EEDEN, Dinoflagellate cysts: promising markers of Mediterranean–Paratethys relationships, 17-20 April 2004,  Lyon, France.

Author:

Jean-Pierre Suc, Georges Clauzon, Speranta-Maria Popescu.

Abstract:

Central Paratethys seems to have applied a strong influence to the Mediterranean during the Messinian salinity crisis, i.e. during the so-called Lago Mare event. This facies is characterised by the presence of a brackish shallow water fauna (mollusks: CongeriaDreissenaMelanopsis, etc.; ostracods: Cyprideis pannonica gr., Loxoconcha, Tyrrhenocythere, etc.) of Paratethyan affinity in many Mediterranean localities (Ruggieri, 1967; Cita & Colombo, 1979). More recently, dinocysts as Galeacysta etrusca and some Impagidinium spp., the usual endemic Paratethyan species of the uppermost Miocene (Müller et al., 1999), have been regularly found in the Mediterranean (Corradini & Biffi, 1988) and added to the Lago Mare biofacies (Bertini et al., 1995). It has been proposed that the Lago Mare event was caused by a “capture” of Paratethyan waters by the almost desiccated Mediterranean Basin (Hsü et al., 1973, 1977), the process of such a phenomenon being still poorly understood (Cita, 1991). Recently, several influxes of Mediterranean nannoplankton have been recorded in the Dacic Basin (Central Paratethys) (Marunteanu and Papaianopol, 1998) and well-calibrated in the Global Polarity Time Scale (Snel et al., in press).
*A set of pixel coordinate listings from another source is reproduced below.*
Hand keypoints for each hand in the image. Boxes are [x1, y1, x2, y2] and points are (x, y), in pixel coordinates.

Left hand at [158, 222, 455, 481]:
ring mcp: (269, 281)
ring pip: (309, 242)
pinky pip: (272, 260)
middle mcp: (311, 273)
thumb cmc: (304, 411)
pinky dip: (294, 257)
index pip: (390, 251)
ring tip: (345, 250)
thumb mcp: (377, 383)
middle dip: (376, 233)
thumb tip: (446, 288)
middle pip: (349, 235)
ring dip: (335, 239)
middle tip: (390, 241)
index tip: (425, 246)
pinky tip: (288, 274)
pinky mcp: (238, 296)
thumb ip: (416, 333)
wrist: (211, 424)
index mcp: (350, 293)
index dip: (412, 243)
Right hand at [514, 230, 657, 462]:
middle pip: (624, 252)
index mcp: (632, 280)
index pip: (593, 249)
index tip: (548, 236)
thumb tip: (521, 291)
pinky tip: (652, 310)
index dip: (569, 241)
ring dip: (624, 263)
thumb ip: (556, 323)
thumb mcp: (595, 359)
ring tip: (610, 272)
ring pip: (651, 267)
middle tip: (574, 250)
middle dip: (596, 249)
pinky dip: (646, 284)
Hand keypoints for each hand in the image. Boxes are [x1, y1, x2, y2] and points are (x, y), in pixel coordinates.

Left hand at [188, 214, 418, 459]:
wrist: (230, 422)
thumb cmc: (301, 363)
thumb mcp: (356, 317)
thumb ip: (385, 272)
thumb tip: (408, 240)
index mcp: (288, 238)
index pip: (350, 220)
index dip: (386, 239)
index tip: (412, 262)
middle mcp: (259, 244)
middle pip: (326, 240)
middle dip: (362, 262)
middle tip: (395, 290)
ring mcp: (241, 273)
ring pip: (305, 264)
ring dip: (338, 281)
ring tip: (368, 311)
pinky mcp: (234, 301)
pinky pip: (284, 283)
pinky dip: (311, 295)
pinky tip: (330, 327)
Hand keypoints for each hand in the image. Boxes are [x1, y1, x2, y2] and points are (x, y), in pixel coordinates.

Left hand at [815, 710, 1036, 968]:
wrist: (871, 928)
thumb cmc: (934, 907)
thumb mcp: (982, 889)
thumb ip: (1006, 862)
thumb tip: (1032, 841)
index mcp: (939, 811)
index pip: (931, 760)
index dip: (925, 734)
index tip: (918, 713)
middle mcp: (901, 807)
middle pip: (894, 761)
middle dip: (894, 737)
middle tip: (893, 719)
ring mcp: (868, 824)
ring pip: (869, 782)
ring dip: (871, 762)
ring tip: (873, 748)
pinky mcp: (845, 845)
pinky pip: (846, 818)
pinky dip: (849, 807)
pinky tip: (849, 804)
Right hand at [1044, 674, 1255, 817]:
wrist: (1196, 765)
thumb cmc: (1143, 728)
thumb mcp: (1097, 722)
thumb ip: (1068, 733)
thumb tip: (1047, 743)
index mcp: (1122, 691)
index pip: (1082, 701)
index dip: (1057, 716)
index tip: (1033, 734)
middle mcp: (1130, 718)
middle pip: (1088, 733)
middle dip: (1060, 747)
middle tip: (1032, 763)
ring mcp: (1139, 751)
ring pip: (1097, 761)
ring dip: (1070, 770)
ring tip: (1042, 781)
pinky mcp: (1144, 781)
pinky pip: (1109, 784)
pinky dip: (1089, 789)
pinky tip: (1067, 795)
New studies in the western Dacic Basin have suggested that these transient relationships between the Mediterranean Sea and the Central Paratethys have not been restricted to only one direction (Clauzon et al., accepted). A new understanding of the Lago Mare facies is proposed: it would correspond to a high-sea level exchange between the two basins. Two similar Lago Mare events would have occurred: in the Late Messinian (just before the deep Mediterranean Basin desiccation, and in the Earliest Pliocene (just after the salinity crisis). A review of the Mediterranean Lago Mare sections is discussed according to the two proposed groups. This interpretation is consistent with the two step model of the Messinian salinity crisis (Clauzon et al., 1996).